Question

In: Economics

Suppose that you are the managing director of a pharmaceutical company that sells a unique patented...

Suppose that you are the managing director of a pharmaceutical company that sells a unique patented drug to hospitals and drug stores. You are free to charge different per unit prices at these two markets. Let p be the price per unit of drug and q be the quantity demanded. The hospitals demand curve is described by p = 12 – q and the drug stores demand curve is given by p = 8− q. The marginal cost of producing the drug is constant and equal to c = 2 per unit.

1. What is the price that you will charge to hospitals (H)? To drug stores (D)?

2. If you were to charge a uniform price to all the buyers, what would it be?

3. If the Antitrust Division cares about the sum of your company’s profits plus the total consumer surplus of all the buyers, do you think it should ban price discrimination? (Computation required for full credit. Hint: compute the consumer surplus separately for drug stores and hospitals, even if they buy at the same price, and then add them up.)

Solutions

Expert Solution

1. From mid pricing rule for maximizing profits, we can find the optimal price. P' = 12, which is the choke price for hospitals demand.

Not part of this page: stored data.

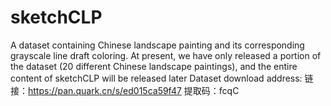 # sketchCLP
A dataset containing Chinese landscape painting and its corresponding grayscale line draft coloring.
At present, we have only released a portion of the dataset (20 different Chinese landscape paintings), and the entire content of sketchCLP will be released later
Dataset download address:
链接：https://pan.quark.cn/s/ed015ca59f47
提取码：fcqC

Phosp= ( P' + MC)/2 = (12 + 2)/2 = 7

Similarly, for drug stores, P' = 8

Pdrug = (8 + 2)/2 = 5

So, these are the ideal prices to be set by the pharma company

2. In order to charge a uniform price to all the buyers, first we add their demand functions and follow the same process.

p = 20 - 2q

Pcommon = (10 + 2)/2 = 6

So, this could be the common price for the buyer

3. Consumer surplus is nothing but the difference between the maximum price a customer is willing to pay and the price he actually pays. So, from the demand curve we can drive those values

Surplus of Hospital = ½(P' - Phosp )(qat p=Phosp)

=½(12 - 7)5 = 12.5

Similarly, surplus of drug stores = ½(3)(3)= 4.5

Total = 17

Total Surplus when they are charged the same price = 49/2 = 24.5

Since the consumer surplus is more when charging same price and assuming a fair market, the overall economic surplus will be greater in this case. Hence the pharmaceutical firm can ban price discrimination.